Поэтому поводу хочу процитировать Л. Гудкова: « Надо научиться видеть и понимать смысл явлений и процессов, происходящих в обществе. Пока же этому мешают наши собственные иллюзии и заимствуемые самым некритическим образом представление об обществе и его природе. Внешние формы сбивают, и даже профессиональные политологи не в состоянии увидеть в происходящем их собственный смысл, а не отклонение от «образца». Так, например, функциональная роль выборов у нас иная, нежели в демократиях, где партии, выдвигая свои программы, цели будущей политики, социальные стратегии, подлежащие реализации в случае их победы в избирательной компании, стремятся заручиться поддержкой масс. У нас выборы с самого начала, с 1993-го и даже с 1991 года, - церемониалы поддержки той или иной группировки, которая находится у власти. И генезис наших партий идет не снизу, не от артикуляции массовых интересов и проблем населения, а от борьбы функций расколовшейся номенклатуры».

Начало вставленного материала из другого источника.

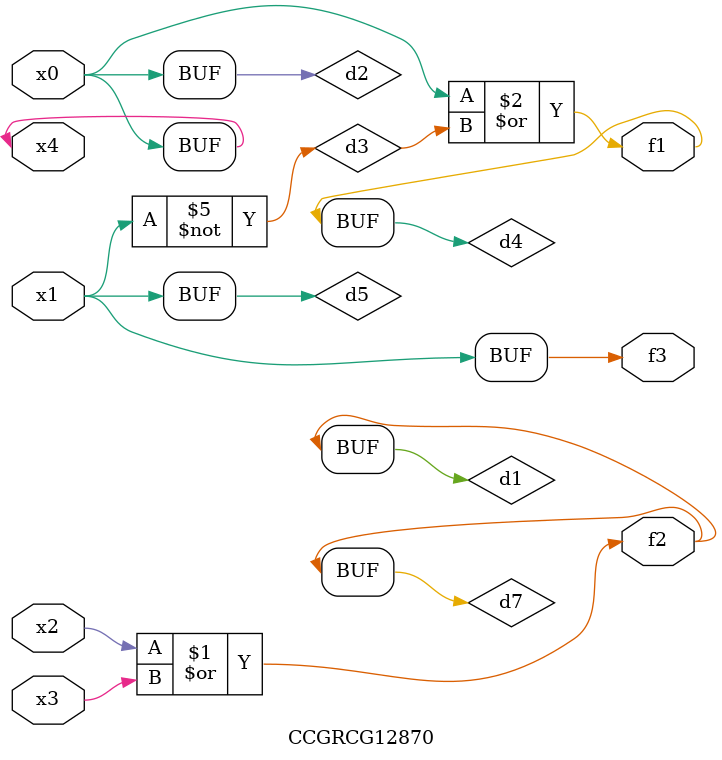
<source format=v>
module CCGRCG12870(
	input x0, x1, x2, x3, x4,
	output f1, f2, f3
);

	wire d1, d2, d3, d4, d5, d6, d7;

	or (d1, x2, x3);
	buf (d2, x0, x4);
	not (d3, x1);
	or (d4, d2, d3);
	not (d5, d3);
	nand (d6, d1, d3);
	or (d7, d1);
	assign f1 = d4;
	assign f2 = d7;
	assign f3 = d5;
endmodule

</source>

С начала 90-х годов начался переход к демократии. Отмена конституционных гарантий монопольного положения Коммунистической партии, появление новых институтов власти: президента, парламента, избиравшихся на альтернативной основе, принятие в 1993 году новой Конституции, провозгласившей приоритет прав и свобод человека над правами государства и другие демократические акты, свидетельствовали о том, что механизм власти в постсоветской России приобретает новые черты. Однако говорить об установлении демократического режима в стране явно преждевременно. На мой взгляд, правы те, кто характеризует политический режим современной России как авторитарный. Трудно не согласиться и с тем, что России предстоит пройти долгий путь на пути демократизации и социально справедливого государства.